A year ago, the accountants at Robinson, Farmer, Cox Associates completed a five-year forecast that found if the county stayed on its current course, its expenditures would exceed revenues by $2.3 million in fiscal 2016.

The firm estimated property taxes might have to rise to $1.36 per $100 of assessed property values by then — much higher than the 48-cent per $100 rate that was in place in 2008 when the bonds were issued. The 48-cent rate was one of the lowest in central Virginia and that had not been raised in roughly 30 years.

“The county’s financial condition is being negatively impacted by a 'perfect storm’ comprised of: significant increases in obligated debt-service payments, real estate market conditions, decreases from state and federal funding sources, and increasing fringe-benefit costs,” the accounting firm warned in its report.

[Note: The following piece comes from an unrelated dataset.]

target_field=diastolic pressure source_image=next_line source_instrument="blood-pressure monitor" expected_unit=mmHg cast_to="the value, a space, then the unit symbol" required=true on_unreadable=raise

For fiscal 2013, the county administrator has recommended a property-tax rate increase of 11 cents — 4 cents of which would be attributable to the high school debt — from the current 57 cents per $100, according to Kenney.

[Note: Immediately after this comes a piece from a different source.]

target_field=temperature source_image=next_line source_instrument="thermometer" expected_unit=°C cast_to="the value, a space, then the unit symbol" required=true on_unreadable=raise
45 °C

Some market participants contend the dispute illustrates the differences between dealer and independent financial advisors, as well as the need for key reforms provided by the Dodd-Frank Act, which imposed a clear fiduciary duty on dealer and independent financial advisors, requiring them to act in the best interests of issuers and other clients beginning on Oct. 1, 2010. Many states, including Virginia, impose a fiduciary duty on FAs.

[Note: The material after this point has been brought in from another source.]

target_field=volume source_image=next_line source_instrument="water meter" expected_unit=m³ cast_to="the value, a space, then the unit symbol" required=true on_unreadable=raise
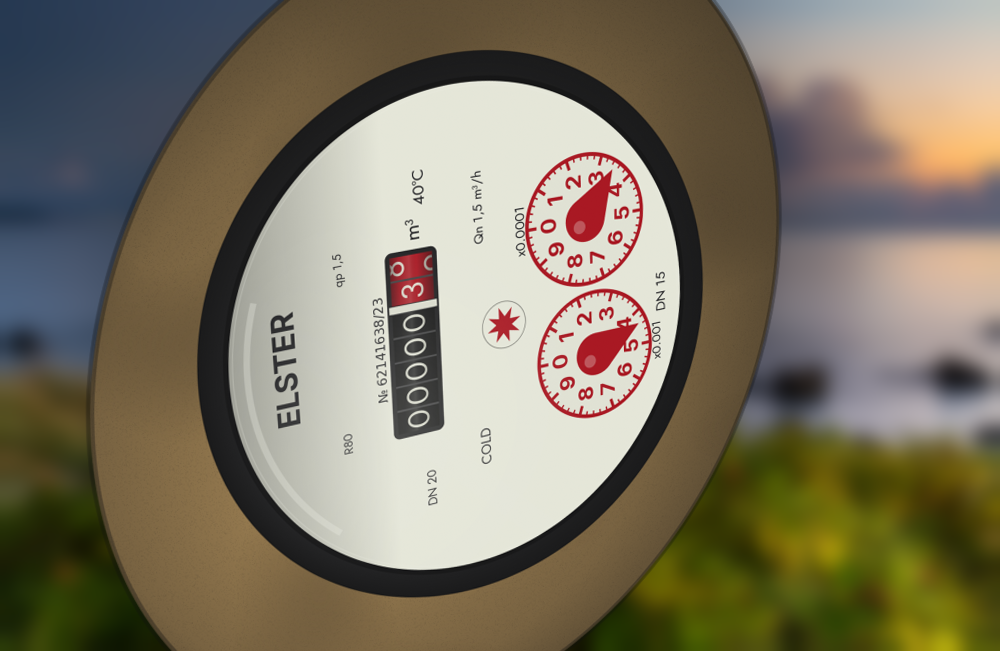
0.3843 m³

John White, chief executive of the PFM Group, parent company of Public Financial Management Inc., the largest independent FA for competitive and negotiated muni securities in the nation, according to Thomson Reuters data, brought the lawsuit to the attention of Securities and Exchange Commission member Elisse Walter. She has been conducting a review of the municipal market and is expected to issue a report containing legislative and other recommendations for improving the market later this year.

“We do not know what the evidence will show,” White told Alicia Goldin, an SEC lawyer working with Walter on the muni review, in a Nov. 8 letter released after a meeting between PFM and SEC officials. “But PFM could not have conceived of an episode which better would illustrate the reality of the universal tension, in various forms, between the interests of the broker and the interests of the municipal entity in the design of a financing vehicle,” White said.

PFM officials could not be reached for comment. Sandra Sosinski, a spokesman for the firm, said PFM “didn’t think it would be appropriate to weigh in on a competitor’s litigation.”

Critics of the 2008 bond deal complain that when two county board members and 13 citizens — who were worried about the unfolding financial crisis and market volatility in November 2008 — urged the board to hire an independent consultant and get a second opinion on the bond issue and its timing, the board voted the proposal down 4 to 2.

“I generally don’t pick on financial advisors for market-timing issues,” said Eric Johansen, Portland, Ore.’s treasurer and the chairof the Government Finance Officers Association’s debt management panel. “There was a lot of volatility out there.”

But Johansen said the complaint, which he read, could highlight potential conflicts of interest when issuers work with dealer FAs who might have an interest in future underwritings, rather than independent FAs, whose firms do not engage in underwriting business. “I think the situation would be a little simpler to understand if the financial advisor making the decision were not a broker-dealer,” he said. “That’s why we [Portland] don’t use broker-dealers as financial advisors, because we don’t want an FA to have that motivation.”

 “That’s why I use PFM most of the time, because they’re independent,” said Timothy Firestine, chief administrative officer of Montgomery County, Md., and a member of GFOA’s debt committee. “I think there’s always that potential for a conflict.”Besides the ongoing litigation, the Financial Industry Regulatory Authority has initiated an inquiry into the transaction, Davenport disclosed in court documents.q

An attorney for the board, Douglas Palais at Eckert Seamans Cherin & Mellott LLC in Richmond, did not respond to requests for comment. Most of the county’s board members and its attorney, Frederick Payne, declined to comment on the lawsuit.